Information, Selected Works, Links,
Blood Type
October 15, 2021–June 26, 2022
Press Release:
Performance Space New York presents visual artist Dozie Kanu’s Blood Type, an exhibition of individual works that coalesce into an immersive environment. Beginning October 15 and open to the public Thursdays through Sunday from 12pm to 6pm, Blood Type inaugurates Performance Space’s Open Room program, which creates publicly accessible space within its lobby (150 1st Ave, 4th floor). Kanu’s art teases and disrupts functionality, and reforms the familiar with jarring, culturally evocative materials. In this exhibition, Kanu returns to his world-building origins studying production design, constructing a singular and insinuating environment drawing on the banal simultaneity of welcome, alienation, and discomfort that pervades coworking spaces. Chairs, stools, a worktable become sculptural works embedded with the artist’s probing inquiries into fraught, autobiographically-resonant substances.

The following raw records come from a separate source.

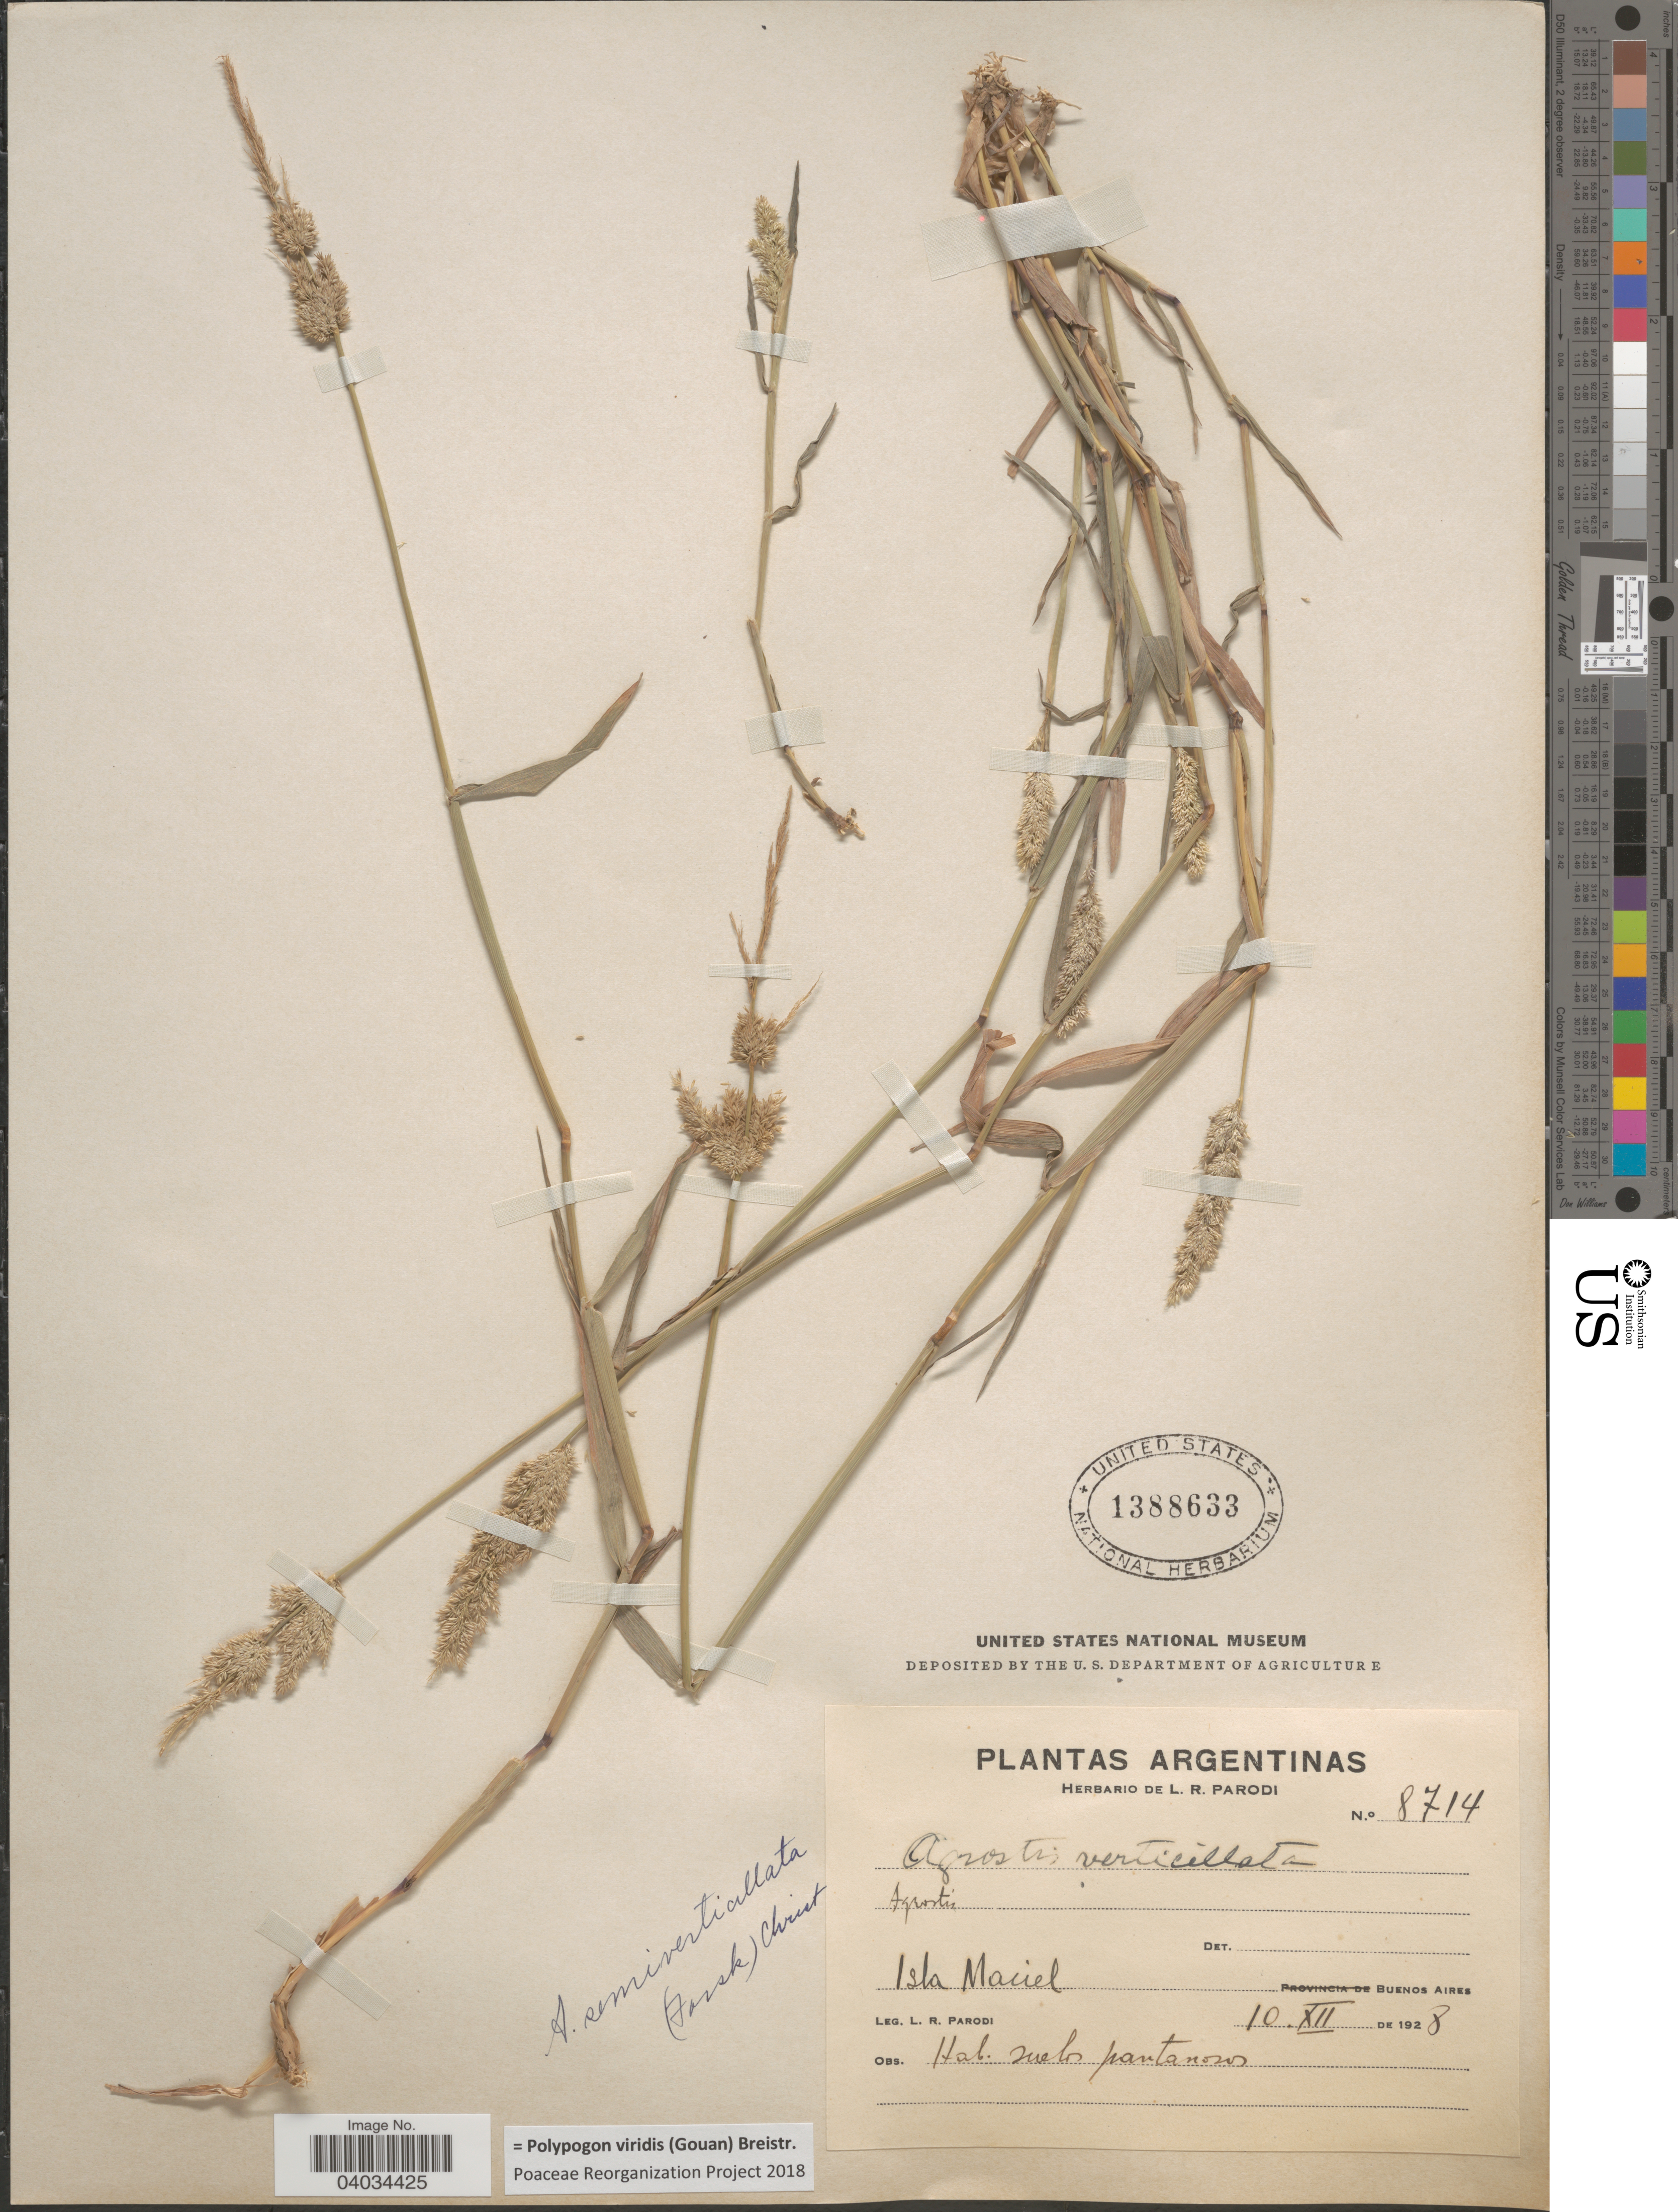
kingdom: Plantae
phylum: Tracheophyta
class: Liliopsida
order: Poales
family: Poaceae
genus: Polypogon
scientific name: Polypogon viridis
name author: (Gouan) Breistroffer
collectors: L. R. Parodi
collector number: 8714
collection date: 1928-12-10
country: Argentina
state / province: Buenos Aires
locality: Isla Maciel.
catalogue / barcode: US 1388633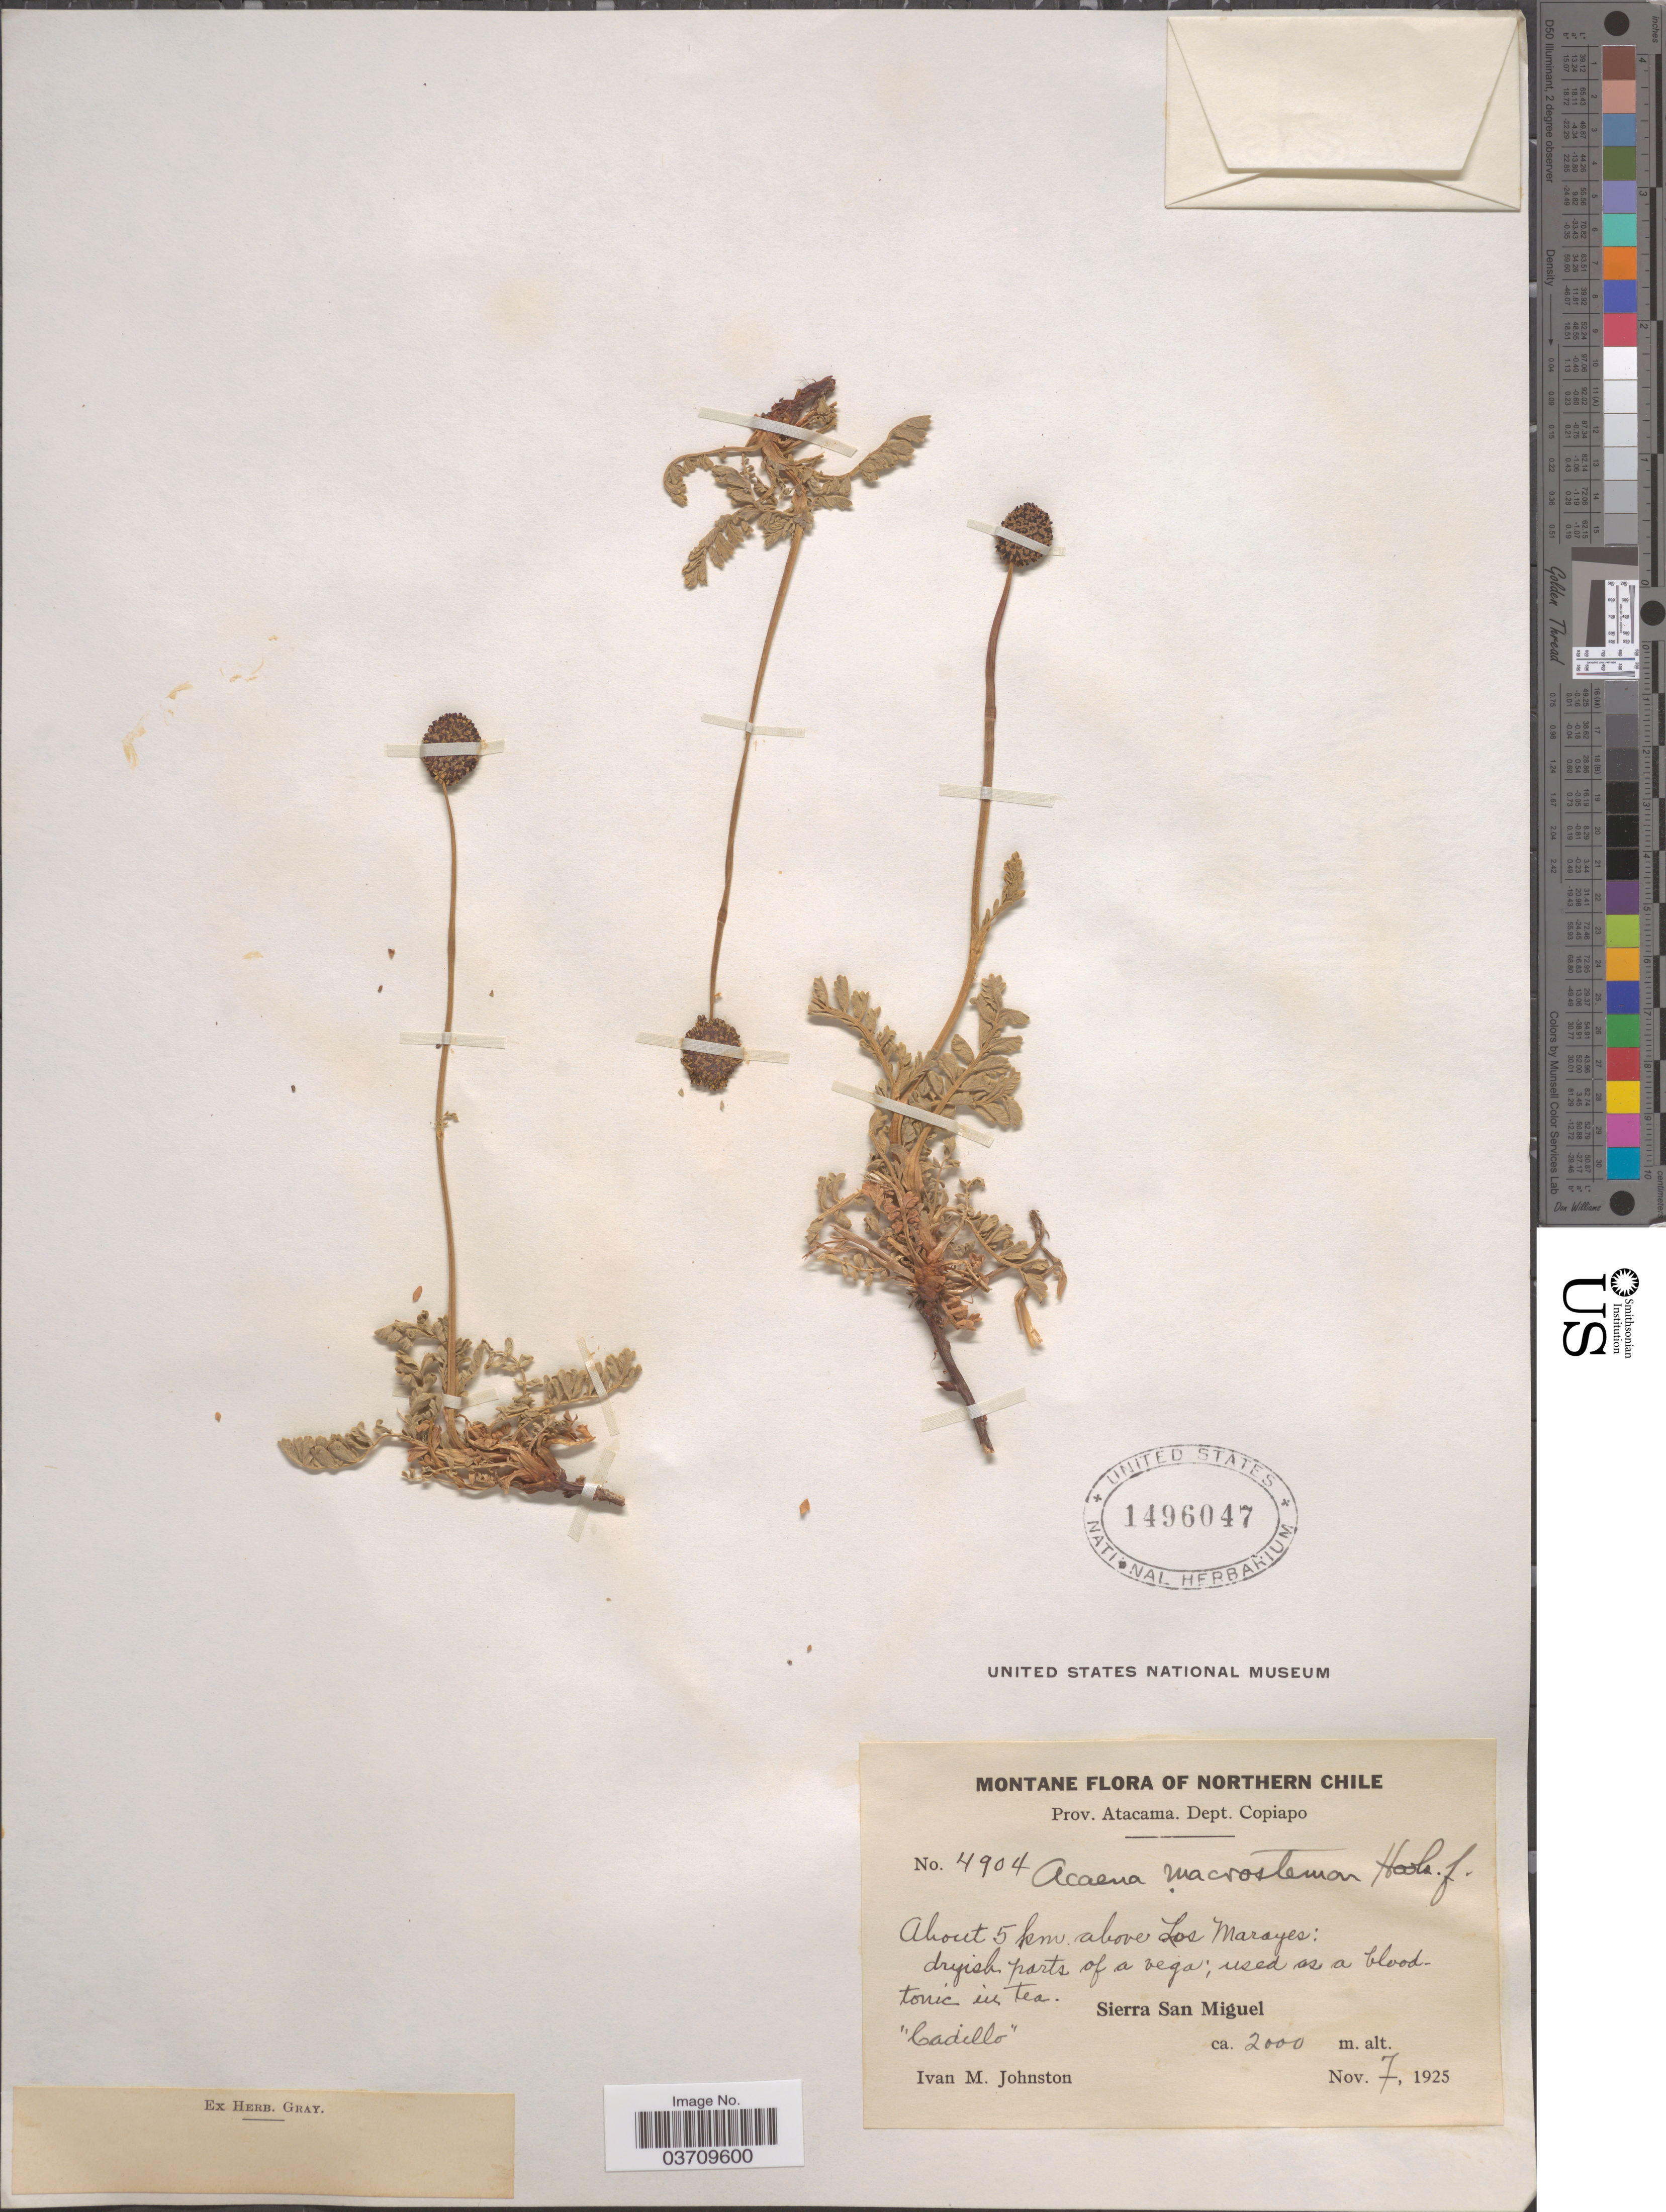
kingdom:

Kanu will organize Octopus: An Evening Inside of Blood Type (October 19 at 7pm), with various artists, including Dawuna, Valerie Franco & Caroline Sultzer, Matt Hilvers, and Elliot Reed.
In Blood Type, the room is softened and soaked in dark tones. A work table snakes down the wall, onto the floor, across the room, back onto the floor, across the room. An array of stools are lined up, free to be taken and used. On the walls, framed images simultaneously transcribe and obscure demarcations of identity and history, displayed in a room enveloped in a sanguine opacity. Anachronistic shapes sourced from Portugal, Nigeria, and America loosely trace their entangled past. Throughout the work, Kanu investigates and evades external signifiers of location and identity, presenting them in tension with the primally personal medium of blood.
Kanu—born in Houston, TX to Nigerian immigrant parents, and currently residing in a warehouse he renovated in rural Portugal—offers up history and autobiography as a gathering space: to be filled with performance and visitors, each bringing multitudes of interpretation to its charged surfaces.